= Swartwout–Hoyt scandal =

Embezzlement of U.S. government funds

The Swartwout-Hoyt scandal was a political scandal in 1829. It arose from corruption in the Office of the Collector of the Port of New York.

==Background==
In 1829, President Andrew Jackson appointed Samuel Swartwout to serve as Collector of the Port of New York. Nine years later, Swartwout left office at the expiration of his term in 1838, retaining $201,096.40 with which to pay any pending claims that might be brought against him. He then went to England to raise money on his coal property before ensuring that his account at the customhouse was closed. After he left the country, or perhaps before, his account was "adjusted" by a subordinate and possibly by his successor, through the instigation of President Martin Van Buren. It was then alleged that Swartwout had embezzled $1,225,705.09 ($ in dollars) and fled. One of his assistants was indicted in 1841 for embezzling $609,525.71 of the sum, and, according to Swartwout's trustee, a federal court further reduced the amount by $435,052.21, leaving the remaining amount which Swartwout claimed he owed. Swartwout forfeited his personal property to meet the deficit and returned to the United States in 1841 after federal officials assured him that they would not prosecute him.

President Martin Van Buren then appointed Jesse Hoyt to replace Swartwout and to take corrective measures to prevent any future problems in the Collector's office. However, in 1841, allegations began to circulate that Hoyt had also been embezzling, and Hoyt was removed by Van Buren on February 27.

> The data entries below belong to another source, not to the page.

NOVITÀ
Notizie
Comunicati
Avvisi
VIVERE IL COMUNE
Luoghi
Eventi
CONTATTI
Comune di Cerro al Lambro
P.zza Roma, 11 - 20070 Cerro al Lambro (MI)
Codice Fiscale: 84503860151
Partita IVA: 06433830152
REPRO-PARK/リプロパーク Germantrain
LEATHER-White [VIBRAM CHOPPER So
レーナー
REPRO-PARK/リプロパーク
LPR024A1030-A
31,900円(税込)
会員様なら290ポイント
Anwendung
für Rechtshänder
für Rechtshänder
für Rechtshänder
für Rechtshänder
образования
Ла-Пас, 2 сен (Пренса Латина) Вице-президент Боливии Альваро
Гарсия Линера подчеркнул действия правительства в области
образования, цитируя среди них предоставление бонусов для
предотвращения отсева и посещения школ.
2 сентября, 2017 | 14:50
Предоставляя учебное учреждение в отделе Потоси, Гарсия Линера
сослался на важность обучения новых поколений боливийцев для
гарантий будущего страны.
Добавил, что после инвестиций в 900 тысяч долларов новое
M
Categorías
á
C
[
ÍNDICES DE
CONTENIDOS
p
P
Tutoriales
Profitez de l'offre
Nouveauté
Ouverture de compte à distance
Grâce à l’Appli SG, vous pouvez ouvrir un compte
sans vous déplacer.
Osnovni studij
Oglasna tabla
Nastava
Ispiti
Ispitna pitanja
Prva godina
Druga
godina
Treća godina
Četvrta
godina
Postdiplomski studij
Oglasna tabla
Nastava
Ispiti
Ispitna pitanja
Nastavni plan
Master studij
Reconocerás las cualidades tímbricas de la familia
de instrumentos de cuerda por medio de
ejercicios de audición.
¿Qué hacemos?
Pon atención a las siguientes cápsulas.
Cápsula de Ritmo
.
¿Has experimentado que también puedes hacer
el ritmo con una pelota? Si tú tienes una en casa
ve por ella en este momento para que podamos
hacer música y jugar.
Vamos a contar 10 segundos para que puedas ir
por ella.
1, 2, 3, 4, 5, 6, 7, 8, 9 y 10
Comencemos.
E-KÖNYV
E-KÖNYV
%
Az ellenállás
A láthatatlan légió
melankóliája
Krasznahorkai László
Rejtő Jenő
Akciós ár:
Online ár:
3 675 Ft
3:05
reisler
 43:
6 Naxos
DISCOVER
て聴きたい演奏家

===Scandal with the scandal===
There was also something of a "scandal with the scandal." President John Tyler appointed a special three-person committee, headed by Senator George Poindexter of Mississippi, to investigate the allegations of fraud and embezzlement in the Collector's Office. The committee's report found overwhelming evidence of massive corruption. However, President Tyler had made the political mistake of failing to secure the approval of Congress for the creation of the Poindexter committee; the Congress, miffed at what it viewed as an usurpation of its powers, repudiated President Tyler's action in creating the commission.

===Legacy===
It is believed that Swartwout's story is the origin of the term "Swartwouted out", which has since come to define the embezzlement of a large sum of money from the United States government and subsequent escape to a foreign nation to escape punishment.